_Work to be completed:_ Reproduce every line of the material below verbatim, without changing any word, spelling, or punctuation.

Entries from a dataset
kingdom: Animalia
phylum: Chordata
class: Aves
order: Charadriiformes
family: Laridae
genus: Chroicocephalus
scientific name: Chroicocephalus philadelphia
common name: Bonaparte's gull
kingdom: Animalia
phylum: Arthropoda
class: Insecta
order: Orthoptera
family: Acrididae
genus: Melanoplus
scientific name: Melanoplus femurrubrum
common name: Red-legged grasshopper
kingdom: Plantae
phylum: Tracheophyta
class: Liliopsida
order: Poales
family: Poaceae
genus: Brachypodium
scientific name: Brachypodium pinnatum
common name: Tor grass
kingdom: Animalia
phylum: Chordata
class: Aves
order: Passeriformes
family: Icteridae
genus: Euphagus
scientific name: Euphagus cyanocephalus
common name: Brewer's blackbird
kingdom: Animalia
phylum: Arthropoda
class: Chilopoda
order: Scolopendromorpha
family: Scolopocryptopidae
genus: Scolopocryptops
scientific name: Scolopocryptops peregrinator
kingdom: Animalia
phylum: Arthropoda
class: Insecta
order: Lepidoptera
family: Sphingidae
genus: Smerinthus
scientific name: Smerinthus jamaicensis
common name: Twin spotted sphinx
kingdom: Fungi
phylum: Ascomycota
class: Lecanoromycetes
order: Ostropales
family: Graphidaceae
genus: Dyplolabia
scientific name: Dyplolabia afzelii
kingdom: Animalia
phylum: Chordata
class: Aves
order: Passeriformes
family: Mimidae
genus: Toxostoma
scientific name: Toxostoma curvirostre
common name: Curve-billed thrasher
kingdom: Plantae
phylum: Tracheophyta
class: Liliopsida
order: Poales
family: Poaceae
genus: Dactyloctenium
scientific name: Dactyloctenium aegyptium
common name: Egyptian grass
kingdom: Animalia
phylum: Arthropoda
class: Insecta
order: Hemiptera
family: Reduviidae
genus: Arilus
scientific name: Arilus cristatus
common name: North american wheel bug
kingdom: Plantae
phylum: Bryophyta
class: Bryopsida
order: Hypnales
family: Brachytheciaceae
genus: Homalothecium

_Written reply:_
kingdom: Animalia
phylum: Chordata
class: Aves
order: Charadriiformes
family: Laridae
genus: Chroicocephalus
scientific name: Chroicocephalus philadelphia
common name: Bonaparte's gull
kingdom: Animalia
phylum: Arthropoda
class: Insecta
order: Orthoptera
family: Acrididae
genus: Melanoplus
scientific name: Melanoplus femurrubrum
common name: Red-legged grasshopper
kingdom: Plantae
phylum: Tracheophyta
class: Liliopsida
order: Poales
family: Poaceae
genus: Brachypodium
scientific name: Brachypodium pinnatum
common name: Tor grass
kingdom: Animalia
phylum: Chordata
class: Aves
order: Passeriformes
family: Icteridae
genus: Euphagus
scientific name: Euphagus cyanocephalus
common name: Brewer's blackbird
kingdom: Animalia
phylum: Arthropoda
class: Chilopoda
order: Scolopendromorpha
family: Scolopocryptopidae
genus: Scolopocryptops
scientific name: Scolopocryptops peregrinator
kingdom: Animalia
phylum: Arthropoda
class: Insecta
order: Lepidoptera
family: Sphingidae
genus: Smerinthus
scientific name: Smerinthus jamaicensis
common name: Twin spotted sphinx
kingdom: Fungi
phylum: Ascomycota
class: Lecanoromycetes
order: Ostropales
family: Graphidaceae
genus: Dyplolabia
scientific name: Dyplolabia afzelii
kingdom: Animalia
phylum: Chordata
class: Aves
order: Passeriformes
family: Mimidae
genus: Toxostoma
scientific name: Toxostoma curvirostre
common name: Curve-billed thrasher
kingdom: Plantae
phylum: Tracheophyta
class: Liliopsida
order: Poales
family: Poaceae
genus: Dactyloctenium
scientific name: Dactyloctenium aegyptium
common name: Egyptian grass
kingdom: Animalia
phylum: Arthropoda
class: Insecta
order: Hemiptera
family: Reduviidae
genus: Arilus
scientific name: Arilus cristatus
common name: North american wheel bug
kingdom: Plantae
phylum: Bryophyta
class: Bryopsida
order: Hypnales
family: Brachytheciaceae
genus: Homalothecium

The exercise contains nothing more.